The euro has been under pressure on Monday and is poised for more losses until the end of the year. After Friday’s EU Summit, investors are beginning to digest the outcome of the new EU accord that aims at treaty changes in order to forge tighter fiscal controls amongst euro zone member countries.
Initial reaction was positive, and euro was given a slight lift on Friday. By Monday, sentiment was damp once again, also exacerbated by Moody’s negative comments.
While the new accord aims for stricter budget discipline amongst the 17 euro member economies, investors are concerned that this new deal does not deal with the immediate problem and does not offer how to deal with the main issue facing the euro zone, which is more economic growth.
“The fundamental problem in the most troubled European countries is the debt burden is growing at a faster rate than their economies are,” said Michael Cheah, who manages a $1 billion fixed income fund at SunAmerica Asset Management in Jersey City, New Jersey. “That’s been the problem for a long time. Yet the only solution we get is more discipline, more austerity.”
Thus, while the proposed changes to the treaty include measures that would make it harder for governments to wriggle out of their highly unpopular and painful austerity programs, this may be good to prevent future debt crises, but in the short term this could actually hurt growth.

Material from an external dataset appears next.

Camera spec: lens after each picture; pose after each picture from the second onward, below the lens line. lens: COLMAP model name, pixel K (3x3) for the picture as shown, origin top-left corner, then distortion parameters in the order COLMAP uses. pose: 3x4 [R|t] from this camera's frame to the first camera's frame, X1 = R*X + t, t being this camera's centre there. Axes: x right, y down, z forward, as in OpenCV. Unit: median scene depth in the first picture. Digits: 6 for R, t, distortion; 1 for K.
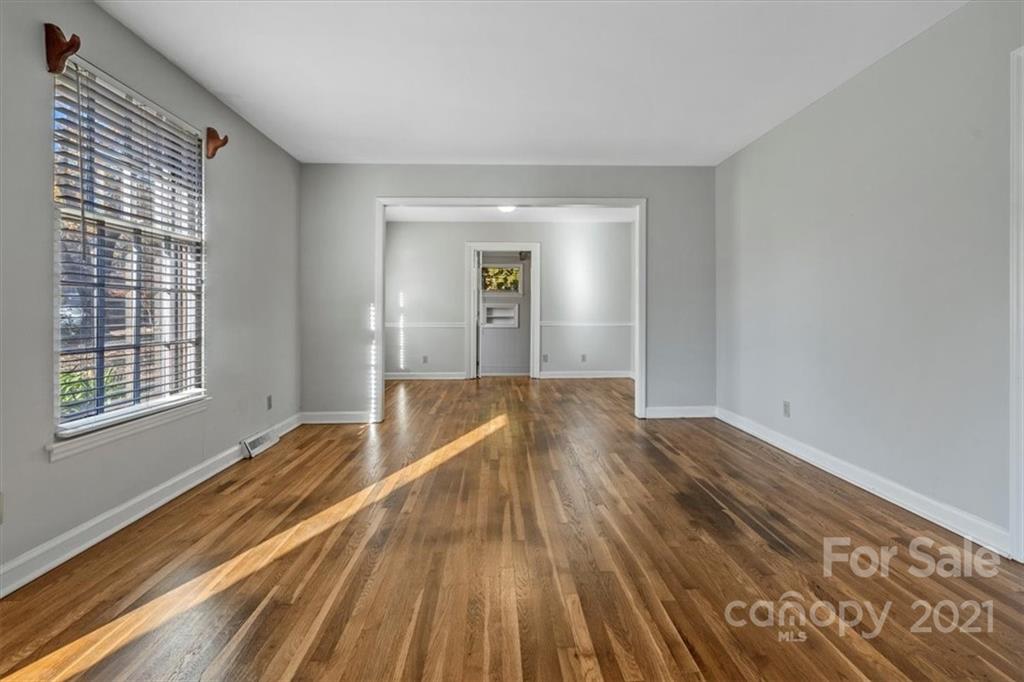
lens RADIAL K [[472.4, 0, 509.7], [0, 472.4, 313.7], [0, 0, 1]] dist [-0.000434, 0.000254]
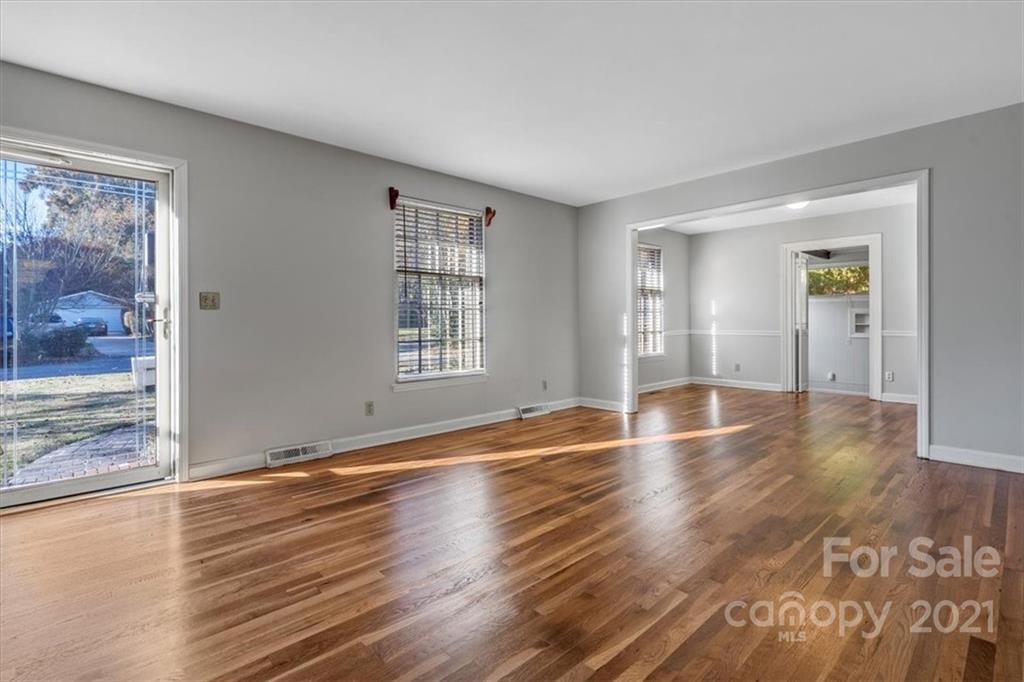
lens RADIAL K [[461.7, 0, 514.2], [0, 461.7, 322.7], [0, 0, 1]] dist [0.000658, 0.000221]
pose [[0.666859, -0.000703, -0.745184, 0.399789], [0.003202, 0.999993, 0.001922, -0.000881], [0.745177, -0.003667, 0.666856, 0.009077]]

Especially affected will be weaker countries such as Greece, Portugal and even Italy, where already large debt burdens will make growth harder.
Italy’s government, for instance, presented a 30 billion euro ($40 billion) package of spending cuts and tax hikes this week even though the economy is forecast to shrink by 0.5 percent this year and post zero growth in 2013.
Many analysts believe that the euro zone is already in recession. Meanwhile, the European Central Bank this week downplayed its growth projections for 2012.
Credit ratings agencies have already threatened to downgrade euro zone economies. Standard and Poor’s threatened to cut even AAA rated countries like France and Germany. Moody’s today said they will still review euro zone countries rating in the first quarter of 2012.